Reimagining the future by bridging the digital world and real-world divide–literally connecting digital spaces to physical spaces. By connecting today’s consumers to meaningful experiences and solutions on their most closely held life navigator, their mobile phone, we can now deliver the marketing holy grail: the right message to the right person at the right time.
Consumers’ mobile phones play an indispensable role in their lives, becoming their navigator. Rather than blocking marketing and advertising messages, consumers are inviting their brands to deliver meaningful, location-specific, real-time messages that connect them to learning, dining, shopping, gaming, and entertainment experiences, right at their fingertips.
Location technology is our key to unlocking growth by locating consumers where they are and delivering timely, meaningful messages to them on their terms.
2. Why is this so important?
As digital investments grow exponentially and artificial intelligence becomes a reality, the fact is that consumers actually “vote with their feet.” In other words, no matter what consumers say they’ll do, or what sites and brands they follow on social media, where they personally choose to spend their time as measured in foot traffic is what matters most.
Actual consumer behavior shows us what’s most important to them, and when and where to best reach them to deliver relevant messages in context.
For example, Touchtunes, a virtual jukebox app-based company with jukeboxes in over 65,000 dining and drinking establishments, partnered with Foursquare to invite consumers to stop into a nearby restaurant or bar to play their favorite tunes while enjoying a favorite drink or meal. This delivered an over 60% increase in app downloads and a 30% increase in spending.
3. How will real-time messaging and delivery improve the customer experience?

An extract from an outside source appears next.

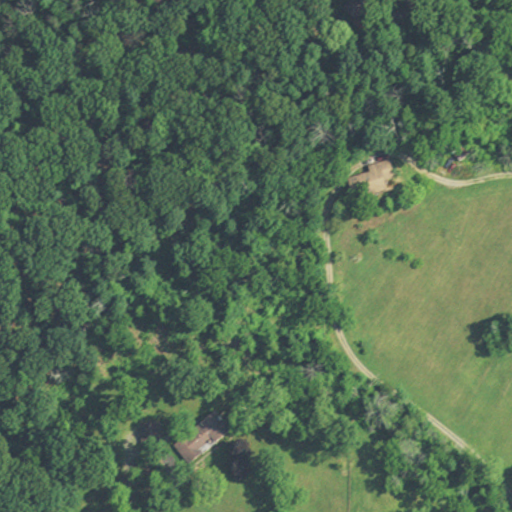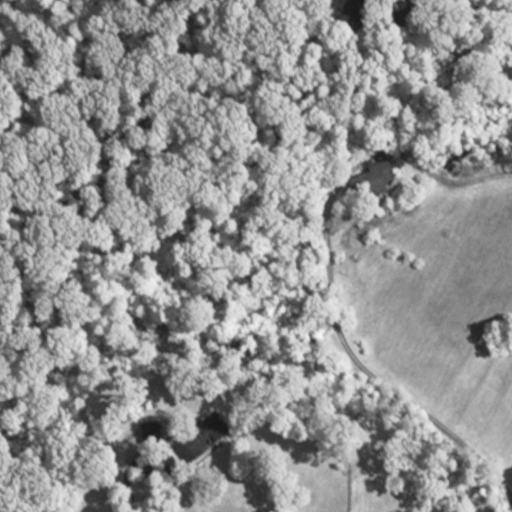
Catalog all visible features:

Bridging the digital world and real-world divide improves customer experiences as marketers shift from mass markets to custom target audiences, from fact-based brand messaging to meaningful, contextually relevant content. Most importantly, as marketers shift from data facts to integrated data stories, our consumers’ world views and needs will come to life–finally delivering precision at scale: head, heart, and hand to feet.
4. How will this improve the effectiveness of marketing?
The future is here today. 2020 is just around the corner. For the first time, we have the opportunity to bridge the places consumers go in the real world to their handheld digital world. Today’s connected consumers are ready for us to seek them out in real time, deliver meaningful content plus experiences. As marketers, our obligation is to listen and measure well enough to increase the quality and scale of those connections.
Bonus: Fuguitt’s 6 Simple Steps To Unlock Your Future
• Lead with courage vs. caution: Invest in new tech solutions plus partners, lead zero-based budgeting and investment in advertising across all platforms vs. discounting brands.
• Forge collaborative partnerships: Mobile first. If you don’t see the solutions you want, find a partner and build one. Then experiment, learn, and scale to exponentially grow.
• Shift from demos to custom audience target segments: Translate consumer values to brand value.
• Experiment with mobile creative: Tap location to deliver the right message to the right consumer at the right time—on their terms.
• Insist on timely, integrated KPIs and measurement: Raise the bar for your tech to deliver brand-safe, transparent, real-time insights that tie marketing ROI to sales growth.
• Run, don’t walk, to the decision table: Represent the head, heart, and, most of all, feet of today’s consumer.